Weder in den akademischen Elfenbeinturm noch zum ökonomischen Jetset will der tschechische Ökonom so recht passen. Jugendlichkeit und überschiessende Entdeckerfreude sind schliesslich keine gängigen Merkmale in solchen Kreisen. Der 1977 geborene Tomáš Sedláček ist als Wissenschaftler so unkonventionell wie als Berater. Auf beiden Feldern hat er Blitzstarts hingelegt und einen gesunden Eigensinn bewiesen.
Vor einigen Wochen stellte er sein 2012 auf Deutsch herausgekommenes Buch «Die Ökonomie von Gut und Böse» im Zürcher Literaturhaus vor. Miriam Meckel als Gastgeberin und Moderatorin rollte ihm den Teppich aus. Sedláčeks Debattierlust ist genauso ungebändigt wie der Duktus des Bestsellers. Ein provozierendes, unfertiges und bei alledem höchst anregendes Buch!
Erzählungen vom guten Leben
Vom Titel sollte man sich nicht beirren lassen. Zwar geht es immer wieder um Gut und Böse, doch nicht nach dem bekannten Muster, wirtschaftliche Mechanismen bei nicht unmittelbar ökonomischen Gegenständen aufzuzeigen (Ökonomie des Schenkens etc.). Tomáš Sedláček setzt anders und breiter an: Er fragt nach der impliziten Moral des Wirtschaftens, forscht nach dessen geistesgeschichtlichen Urgründen, glaubt den Archetypen der Ökonomie auf der Spur zu sein und fordert eine Meta-Ökonomie als Disziplin weit ausgreifender Reflexion und selbstkritischer Standortbestimmung.
Das klingt nach wissenschaftlicher Revolution oder zumindest nach unüberschaubarem, noch kaum kartiertem Terrain. Tomáš Sedláček ist davon wenig beeindruckt, sondern packt das gewaltige Thema, wie er selber meint, «auf etwas postmoderne Weise» an. Darunter versteht das Aufspüren und Ausloten von Erzählungen, die Zeugnis geben von den historischen Bemühungen der Menschen um ein gutes Leben.

- [Dargestellte Daten]
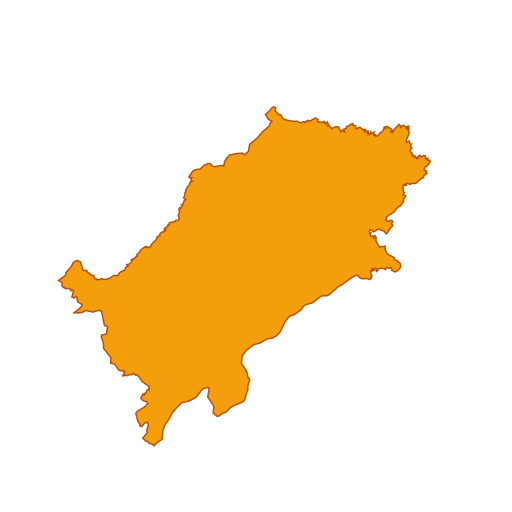 Chereponi, Northern, Ghana (Equal Earth projection), rotated 53°
{"feature_id": "2480657B14989848452061", "entity_name": "Chereponi", "entity_type": "district", "adm_level": 2, "iso_a3": "GHA", "parent_name": "Ghana", "parent_adm1": "Northern", "projection": "equal_earth", "projection_center": [0.223, 10.179], "detail": "fine", "context": "isolated", "style": "filled", "palette": "amber", "viewbox_px": 512, "rotation_deg": 53, "n_neighbors": 0, "source": "geoboundaries", "source_scale": "gbopen_adm2", "svg_char_len": 6056}
<svg xmlns="http://www.w3.org/2000/svg" viewBox="0 0 512 512"><g transform="rotate(53 256 256)"><path d="M156.7,428.5L160.6,426.7L163.0,429.0L164.8,428.7L164.7,429.5L165.9,427.8L167.1,428.1L169.7,424.6L171.3,424.1L172.1,425.0L173.1,422.9L174.5,423.2L177.9,427.7L178.8,426.7L180.0,426.8L180.2,424.8L181.1,423.8L185.2,426.1L190.0,424.1L191.1,425.1L191.7,428.0L191.8,436.3L193.1,433.2L194.1,432.8L196.5,428.8L196.7,426.1L197.5,424.3L202.7,419.9L204.6,414.6L207.1,412.5L219.4,418.5L221.0,418.6L222.7,417.1L224.1,417.7L225.2,419.6L228.3,422.1L226.3,427.1L227.7,428.4L234.2,430.4L237.8,433.3L249.9,433.1L254.1,436.6L257.3,434.0L264.5,434.3L266.5,433.0L267.4,431.1L269.4,431.4L269.5,430.5L270.8,432.4L271.6,432.3L271.0,434.0L271.8,434.5L272.3,432.6L273.8,431.4L274.6,428.3L275.8,427.3L275.9,424.7L278.7,423.9L279.9,422.2L288.1,422.4L296.3,419.7L296.9,421.2L298.3,421.3L297.5,423.9L298.9,425.7L298.7,427.1L299.2,427.2L299.9,429.4L298.9,428.4L298.1,429.7L299.0,430.2L299.0,431.7L300.7,433.7L303.7,433.1L306.3,431.2L308.8,431.1L309.5,436.5L308.6,444.2L309.2,446.6L316.5,449.7L320.1,450.0L322.3,451.0L323.4,449.6L322.5,446.1L323.2,442.9L326.2,443.6L329.3,448.0L331.7,449.3L333.3,456.2L337.6,455.3L339.8,453.9L341.2,454.2L343.7,452.2L346.1,451.6L345.5,445.8L345.9,441.4L339.2,435.2L336.0,430.4L334.0,424.0L331.1,417.9L329.6,411.7L328.4,403.6L331.2,397.4L332.4,392.1L332.6,388.0L330.4,380.5L330.3,377.4L332.0,373.5L333.3,372.9L339.6,379.4L350.7,380.0L355.5,384.7L360.5,383.6L361.5,382.2L361.3,378.7L362.7,373.6L361.7,368.1L362.0,364.4L364.7,353.4L363.2,350.0L361.5,348.6L358.1,343.2L354.4,340.3L351.3,335.6L347.6,335.2L342.3,332.8L332.9,332.2L327.3,326.9L325.6,320.6L325.4,311.4L327.9,305.1L329.0,296.6L331.3,292.8L332.0,287.8L331.4,283.1L325.8,271.8L324.2,265.1L325.9,260.8L326.1,252.7L324.8,248.4L324.7,245.8L327.4,239.0L327.2,228.4L328.3,225.9L330.3,223.7L330.9,221.1L330.0,209.0L330.7,203.8L330.8,192.3L331.5,188.3L332.9,186.1L334.7,186.4L337.6,185.4L341.1,180.6L343.2,179.4L343.2,177.2L341.9,176.7L341.8,175.5L337.6,174.2L335.7,170.6L337.2,169.8L337.9,171.9L338.7,169.8L337.6,168.7L337.9,167.6L339.7,167.5L340.3,169.0L341.0,169.0L340.2,165.4L341.4,162.6L344.9,160.6L343.6,159.6L344.1,158.3L345.5,157.7L347.0,155.0L349.0,156.2L352.3,154.6L353.0,153.0L352.8,150.6L351.8,146.8L348.6,145.4L344.5,146.1L342.6,147.5L340.2,146.7L334.0,149.7L329.4,149.4L325.9,147.0L322.9,152.1L315.6,151.0L313.5,148.9L313.0,149.1L313.0,151.3L311.9,151.2L311.4,149.0L309.1,152.7L307.7,152.1L306.8,150.3L306.0,151.6L304.3,150.3L303.7,148.9L307.5,147.4L308.2,142.0L313.6,138.6L316.4,138.9L316.8,138.0L314.8,132.6L314.2,128.8L313.1,128.1L311.9,128.6L311.0,126.3L309.2,125.9L307.7,129.6L306.6,130.7L305.1,130.2L303.3,127.7L303.9,119.0L302.6,115.4L302.7,109.7L301.3,105.3L299.1,103.6L298.6,100.7L297.8,100.4L295.7,102.0L294.8,99.3L292.9,99.3L288.1,96.3L288.2,94.8L289.2,94.7L289.9,93.1L288.7,93.1L288.5,92.1L290.2,90.4L291.4,90.2L291.6,88.5L294.1,84.7L293.6,78.0L294.2,75.0L293.0,74.0L292.8,69.6L291.0,70.1L290.5,68.7L288.1,69.9L286.7,67.1L287.3,65.8L286.7,64.9L286.7,62.8L285.3,59.9L284.1,59.7L282.6,61.5L281.4,59.9L280.7,62.0L277.8,60.5L276.6,61.9L276.3,64.8L274.0,64.6L274.2,67.3L275.5,67.6L275.0,69.1L274.1,68.7L272.6,70.0L272.2,68.7L269.7,71.0L269.0,69.5L264.5,69.8L263.6,66.5L261.9,67.0L260.1,64.5L258.9,65.5L256.4,64.5L256.0,67.4L254.2,66.4L249.9,59.6L247.3,58.5L244.5,59.2L244.9,57.9L246.3,57.2L244.2,55.8L242.9,58.8L240.1,59.8L240.0,62.3L241.0,63.7L238.9,62.4L237.0,62.5L237.9,68.4L239.6,72.9L237.7,73.9L237.7,71.5L235.0,71.7L233.7,72.8L231.9,72.8L230.4,75.1L230.3,76.1L231.6,75.8L230.9,76.6L232.3,79.0L232.7,81.8L232.3,82.5L233.2,86.0L232.7,88.3L231.1,87.5L230.3,90.1L230.0,88.5L229.2,88.5L228.3,87.0L227.8,90.0L226.2,89.8L227.2,90.8L226.7,93.1L226.3,92.2L225.1,93.0L225.0,91.9L224.1,91.1L223.4,91.6L223.7,92.7L222.4,92.9L222.1,94.7L221.4,94.6L221.6,93.0L220.8,92.4L219.3,94.5L215.7,95.5L214.7,99.5L211.8,98.1L210.2,99.9L208.8,99.0L207.6,101.4L208.0,102.6L207.2,106.1L208.5,107.3L207.6,109.5L209.9,110.6L207.4,111.2L208.1,113.7L202.9,112.3L200.6,114.4L199.9,119.0L199.2,118.5L197.5,119.4L196.0,118.6L195.3,120.6L193.8,118.7L191.8,118.5L192.5,120.9L189.7,120.4L189.4,121.5L190.1,121.8L189.1,122.0L188.8,123.5L187.4,124.1L186.2,125.9L184.8,125.6L184.4,124.5L181.5,125.4L180.7,131.8L179.2,132.5L179.1,134.4L178.6,134.5L179.1,135.7L178.3,136.3L178.7,137.0L177.0,137.6L176.7,140.2L173.1,142.1L170.6,145.5L165.1,150.4L162.3,151.8L158.5,151.2L155.8,153.3L153.8,152.7L152.1,153.6L149.4,151.1L147.5,152.1L147.3,154.7L148.1,157.0L148.6,163.2L154.4,163.9L158.0,162.2L158.3,164.2L160.2,167.7L160.7,175.6L162.5,184.0L163.0,193.9L167.8,198.9L168.4,204.0L165.6,205.1L162.5,209.8L159.5,216.3L160.3,220.9L161.9,224.5L164.9,227.8L162.9,228.9L160.0,235.0L157.7,236.9L154.8,236.9L153.3,238.5L152.4,242.3L152.9,248.5L150.8,251.9L151.1,252.8L150.2,254.0L150.2,255.3L152.3,261.8L153.4,262.1L154.8,260.0L155.6,261.5L157.1,262.6L157.6,262.2L157.2,263.2L157.9,263.8L157.8,265.2L159.0,265.8L159.4,268.9L161.4,272.9L162.5,273.1L162.5,274.5L163.6,275.0L166.2,278.9L168.5,278.0L168.6,280.1L170.9,283.7L170.3,284.8L171.3,284.8L172.1,286.1L171.6,287.7L171.8,288.5L172.5,287.9L172.7,289.8L174.8,290.3L176.8,293.8L180.6,295.1L180.6,296.8L179.1,298.6L179.7,300.2L177.3,305.1L179.0,307.1L178.1,307.5L179.1,308.6L179.0,312.5L180.4,312.2L181.2,313.5L180.1,313.7L181.2,314.9L180.1,317.3L180.4,319.2L181.9,320.7L181.2,321.0L181.6,322.2L181.2,324.3L182.7,324.9L183.7,332.0L184.8,334.3L184.9,335.6L184.1,337.6L183.3,337.2L182.4,338.2L182.5,339.1L181.8,339.2L181.7,344.1L183.3,348.5L183.2,350.5L183.9,350.3L184.7,351.3L184.3,351.9L184.9,355.1L184.1,356.2L184.1,357.8L185.0,357.4L186.4,361.4L185.1,364.4L187.3,364.4L186.6,365.4L186.8,366.8L188.4,369.8L187.5,371.2L187.2,375.0L188.5,378.1L186.0,381.1L185.5,387.5L183.6,391.2L181.2,392.7L180.8,395.0L179.5,397.1L177.8,397.4L177.1,398.4L174.1,397.4L171.2,399.5L169.7,399.2L168.5,400.2L166.5,400.5L165.7,399.9L163.3,402.7L155.1,399.7L151.9,401.5L151.2,404.2L151.4,406.1L153.3,410.0L154.9,417.7L156.8,419.7L156.7,428.5Z" fill="#f59e0b" stroke="#b45309" stroke-width="1.5"/></g></svg>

- [Aufgabenstellung 1] Geben Sie aus dem Textauszug über Tomáš Sedláček den Abschnitt wortgetreu aus, beginnend bei „Weder in den“ und endend bei „höchst anregendes Buch!“.
- [Aufgabenstellung 2] Fassen Sie den Textauszug über Tomáš Sedláček in zwei Sätzen zusammen.

- [Antwort 1]
Weder in den akademischen Elfenbeinturm noch zum ökonomischen Jetset will der tschechische Ökonom so recht passen. Jugendlichkeit und überschiessende Entdeckerfreude sind schliesslich keine gängigen Merkmale in solchen Kreisen. Der 1977 geborene Tomáš Sedláček ist als Wissenschaftler so unkonventionell wie als Berater. Auf beiden Feldern hat er Blitzstarts hingelegt und einen gesunden Eigensinn bewiesen.
Vor einigen Wochen stellte er sein 2012 auf Deutsch herausgekommenes Buch «Die Ökonomie von Gut und Böse» im Zürcher Literaturhaus vor. Miriam Meckel als Gastgeberin und Moderatorin rollte ihm den Teppich aus. Sedláčeks Debattierlust ist genauso ungebändigt wie der Duktus des Bestsellers. Ein provozierendes, unfertiges und bei alledem höchst anregendes Buch!

- [Antwort 2] Der 1977 geborene tschechische Ökonom Tomáš Sedláček, der als Wissenschaftler wie als Berater unkonventionell ist, stellte im Zürcher Literaturhaus sein 2012 auf Deutsch erschienenes Buch «Die Ökonomie von Gut und Böse» vor, das als provozierend, unfertig und höchst anregend beschrieben wird. Darin fragt er nach der impliziten Moral des Wirtschaftens und nach dessen geistesgeschichtlichen Urgründen und fordert eine Meta-Ökonomie als Disziplin weit ausgreifender Reflexion und selbstkritischer Standortbestimmung.